Work request. A word-for-word restatement of the data is what is needed.

[Source records]
-=-=-
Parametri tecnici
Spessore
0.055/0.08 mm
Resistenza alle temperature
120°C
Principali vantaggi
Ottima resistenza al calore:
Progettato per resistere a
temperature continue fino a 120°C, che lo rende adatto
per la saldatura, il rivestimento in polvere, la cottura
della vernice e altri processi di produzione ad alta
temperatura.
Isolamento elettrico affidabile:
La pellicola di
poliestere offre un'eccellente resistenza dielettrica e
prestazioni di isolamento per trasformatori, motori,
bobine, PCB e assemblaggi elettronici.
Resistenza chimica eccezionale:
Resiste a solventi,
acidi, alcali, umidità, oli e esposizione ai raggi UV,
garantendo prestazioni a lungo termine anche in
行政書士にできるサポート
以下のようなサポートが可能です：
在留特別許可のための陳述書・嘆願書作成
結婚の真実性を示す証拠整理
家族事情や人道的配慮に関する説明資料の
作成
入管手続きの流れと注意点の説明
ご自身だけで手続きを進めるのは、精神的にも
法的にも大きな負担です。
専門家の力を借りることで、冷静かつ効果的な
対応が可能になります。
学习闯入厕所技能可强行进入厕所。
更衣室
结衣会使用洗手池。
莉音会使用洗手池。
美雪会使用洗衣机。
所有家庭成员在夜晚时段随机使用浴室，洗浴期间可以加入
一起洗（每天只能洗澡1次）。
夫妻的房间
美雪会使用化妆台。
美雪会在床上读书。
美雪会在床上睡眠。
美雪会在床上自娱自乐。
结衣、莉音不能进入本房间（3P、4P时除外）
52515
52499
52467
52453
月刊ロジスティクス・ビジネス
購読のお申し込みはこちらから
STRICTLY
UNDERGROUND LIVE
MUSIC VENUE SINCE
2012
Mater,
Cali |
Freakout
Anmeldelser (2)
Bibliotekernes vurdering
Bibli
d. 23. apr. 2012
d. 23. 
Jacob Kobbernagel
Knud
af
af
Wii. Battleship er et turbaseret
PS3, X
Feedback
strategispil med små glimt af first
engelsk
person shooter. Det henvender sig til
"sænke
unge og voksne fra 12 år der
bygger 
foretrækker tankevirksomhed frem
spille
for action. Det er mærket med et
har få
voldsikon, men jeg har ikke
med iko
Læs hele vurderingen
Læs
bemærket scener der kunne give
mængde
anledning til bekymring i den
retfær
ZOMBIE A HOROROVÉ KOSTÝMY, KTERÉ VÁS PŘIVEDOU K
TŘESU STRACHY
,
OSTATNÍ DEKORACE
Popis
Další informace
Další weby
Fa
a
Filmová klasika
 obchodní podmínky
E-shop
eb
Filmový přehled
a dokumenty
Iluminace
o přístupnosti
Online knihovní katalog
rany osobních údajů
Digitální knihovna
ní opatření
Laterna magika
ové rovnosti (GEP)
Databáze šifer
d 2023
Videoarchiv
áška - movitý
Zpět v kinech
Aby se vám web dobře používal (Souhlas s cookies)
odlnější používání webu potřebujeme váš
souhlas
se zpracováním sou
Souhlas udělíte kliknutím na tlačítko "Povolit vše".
-=-=-
Finished task.
Parametri tecnici
Spessore
0.055/0.08 mm
Resistenza alle temperature
120°C
Principali vantaggi
Ottima resistenza al calore:
Progettato per resistere a
temperature continue fino a 120°C, che lo rende adatto
per la saldatura, il rivestimento in polvere, la cottura
della vernice e altri processi di produzione ad alta
temperatura.
Isolamento elettrico affidabile:
La pellicola di
poliestere offre un'eccellente resistenza dielettrica e
prestazioni di isolamento per trasformatori, motori,
bobine, PCB e assemblaggi elettronici.
Resistenza chimica eccezionale:
Resiste a solventi,
acidi, alcali, umidità, oli e esposizione ai raggi UV,
garantendo prestazioni a lungo termine anche in
行政書士にできるサポート
以下のようなサポートが可能です：
在留特別許可のための陳述書・嘆願書作成
結婚の真実性を示す証拠整理
家族事情や人道的配慮に関する説明資料の
作成
入管手続きの流れと注意点の説明
ご自身だけで手続きを進めるのは、精神的にも
法的にも大きな負担です。
専門家の力を借りることで、冷静かつ効果的な
対応が可能になります。
学习闯入厕所技能可强行进入厕所。
更衣室
结衣会使用洗手池。
莉音会使用洗手池。
美雪会使用洗衣机。
所有家庭成员在夜晚时段随机使用浴室，洗浴期间可以加入
一起洗（每天只能洗澡1次）。
夫妻的房间
美雪会使用化妆台。
美雪会在床上读书。
美雪会在床上睡眠。
美雪会在床上自娱自乐。
结衣、莉音不能进入本房间（3P、4P时除外）
52515
52499
52467
52453
月刊ロジスティクス・ビジネス
購読のお申し込みはこちらから
STRICTLY
UNDERGROUND LIVE
MUSIC VENUE SINCE
2012
Mater,
Cali |
Freakout
Anmeldelser (2)
Bibliotekernes vurdering
Bibli
d. 23. apr. 2012
d. 23. 
Jacob Kobbernagel
Knud
af
af
Wii. Battleship er et turbaseret
PS3, X
Feedback
strategispil med små glimt af first
engelsk
person shooter. Det henvender sig til
"sænke
unge og voksne fra 12 år der
bygger 
foretrækker tankevirksomhed frem
spille
for action. Det er mærket med et
har få
voldsikon, men jeg har ikke
med iko
Læs hele vurderingen
Læs
bemærket scener der kunne give
mængde
anledning til bekymring i den
retfær
ZOMBIE A HOROROVÉ KOSTÝMY, KTERÉ VÁS PŘIVEDOU K
TŘESU STRACHY
,
OSTATNÍ DEKORACE
Popis
Další informace
Další weby
Fa
a
Filmová klasika
 obchodní podmínky
E-shop
eb
Filmový přehled
a dokumenty
Iluminace
o přístupnosti
Online knihovní katalog
rany osobních údajů
Digitální knihovna
ní opatření
Laterna magika
ové rovnosti (GEP)
Databáze šifer
d 2023
Videoarchiv
áška - movitý
Zpět v kinech
Aby se vám web dobře používal (Souhlas s cookies)
odlnější používání webu potřebujeme váš
souhlas
se zpracováním sou
Souhlas udělíte kliknutím na tlačítko "Povolit vše".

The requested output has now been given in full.